Text under study:

Giter VIP home page Giter VIP logo

graphblas-algorithms's Introduction

GraphBLAS Algorithms
conda-forge pypi PyPI - Python Version License
Tests Coverage DOI Discord

graphblas-algorithms is a collection of GraphBLAS algorithms written using python-graphblas. It may be used directly or as an experimental backend to NetworkX.

Why use GraphBLAS Algorithms? Because it is fast, flexible, and familiar by using the NetworkX API.

Are we missing any algorithms that you want? Please let us know!
GraphBLAS vs NetworkX
GraphBLAS vs igraph

Installation

conda install -c conda-forge graphblas-algorithms
pip install graphblas-algorithms

Basic Usage

First, create a GraphBLAS Matrix.

import graphblas as gb

M = gb.Matrix.from_coo(
  [0, 0, 1, 2, 2, 3],
  [1, 3, 0, 0, 1, 2],
  [1., 2., 3., 4., 5., 6.],
  nrows=4, ncols=4, dtype='float32'
)

Next wrap the Matrix as ga.Graph.

import graphblas_algorithms as ga

G = ga.Graph(M)

Finally call an algorithm.

hubs, authorities = ga.hits(G)

When the result is a value per node, a gb.Vector will be returned. In the case of HITS, two Vectors are returned representing the hubs and authorities values.

Algorithms whose result is a subgraph will return ga.Graph.

Plugin for NetworkX

Dispatching to plugins is a new feature in Networkx 3.0. When both networkx and graphblas-algorithms are installed in an environment, calls to NetworkX algorithms can be dispatched to the equivalent version in graphblas-algorithms.

Dispatch Example

import networkx as nx
import graphblas_algorithms as ga

# Generate a random graph (5000 nodes, 1_000_000 edges)
G = nx.erdos_renyi_graph(5000, 0.08)

# Explicitly convert to ga.Graph
G2 = ga.Graph.from_networkx(G)

# Pass G2 to NetworkX's k_truss
T5 = nx.k_truss(G2, 5)

Data for analysis:
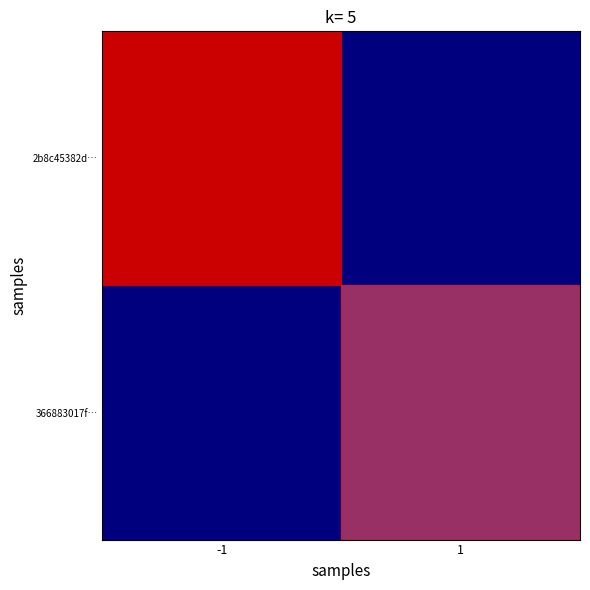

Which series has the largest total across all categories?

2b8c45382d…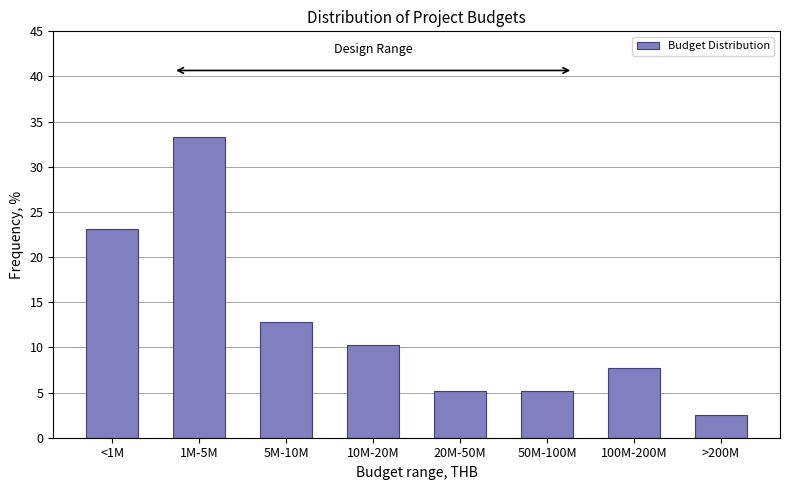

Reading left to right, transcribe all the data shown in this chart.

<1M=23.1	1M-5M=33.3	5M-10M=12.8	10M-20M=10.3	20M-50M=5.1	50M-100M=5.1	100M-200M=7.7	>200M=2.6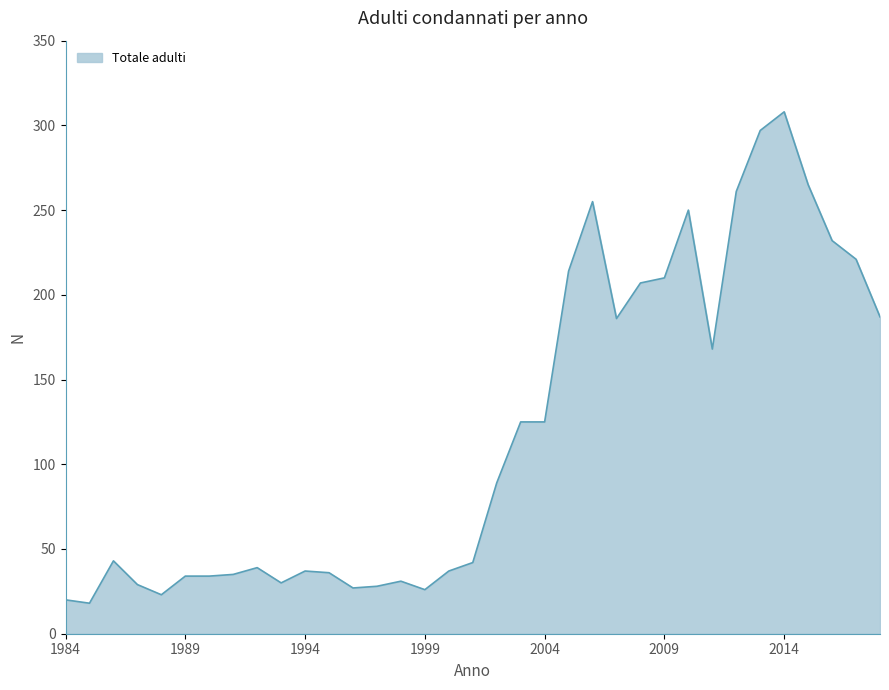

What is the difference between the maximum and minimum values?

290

--

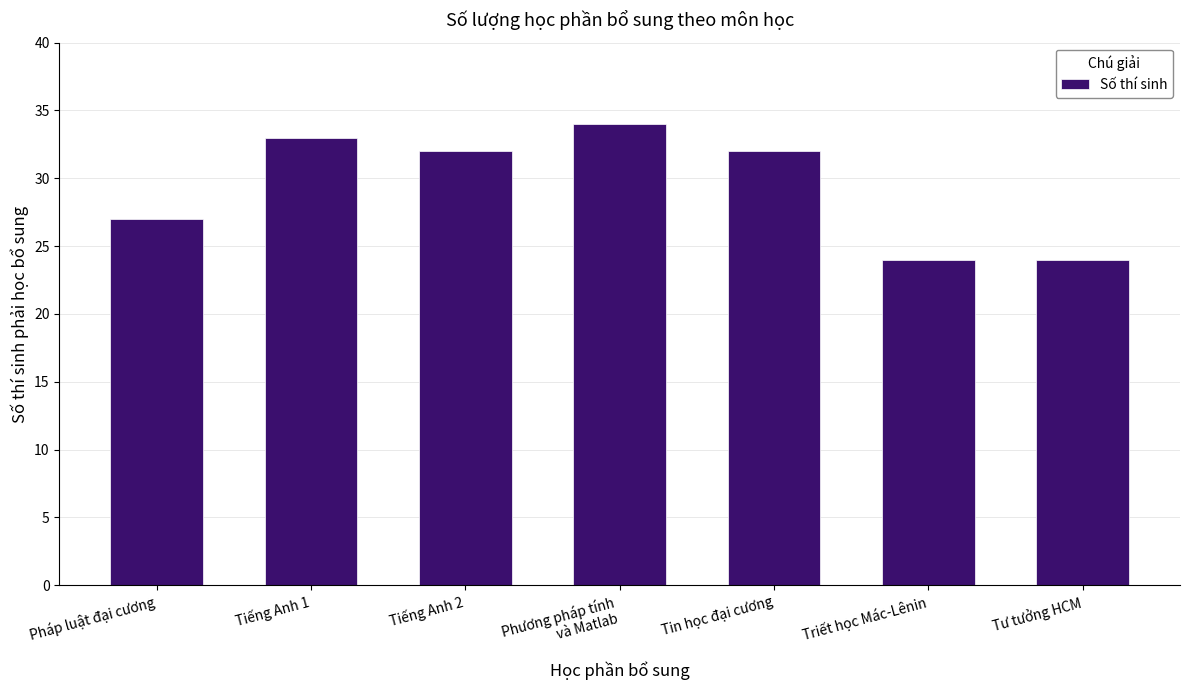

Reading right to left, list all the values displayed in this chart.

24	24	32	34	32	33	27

Task goal: Reproduce word for word the part of the graphblas-algorithms page starting with "Giter VIP home" and going on through "the NetworkX API.". Rely solely on the graphblas-algorithms page, not on the listing.

Exercise output:
Giter VIP home page Giter VIP logo

graphblas-algorithms's Introduction

GraphBLAS Algorithms
conda-forge pypi PyPI - Python Version License
Tests Coverage DOI Discord

graphblas-algorithms is a collection of GraphBLAS algorithms written using python-graphblas. It may be used directly or as an experimental backend to NetworkX.

Why use GraphBLAS Algorithms? Because it is fast, flexible, and familiar by using the NetworkX API.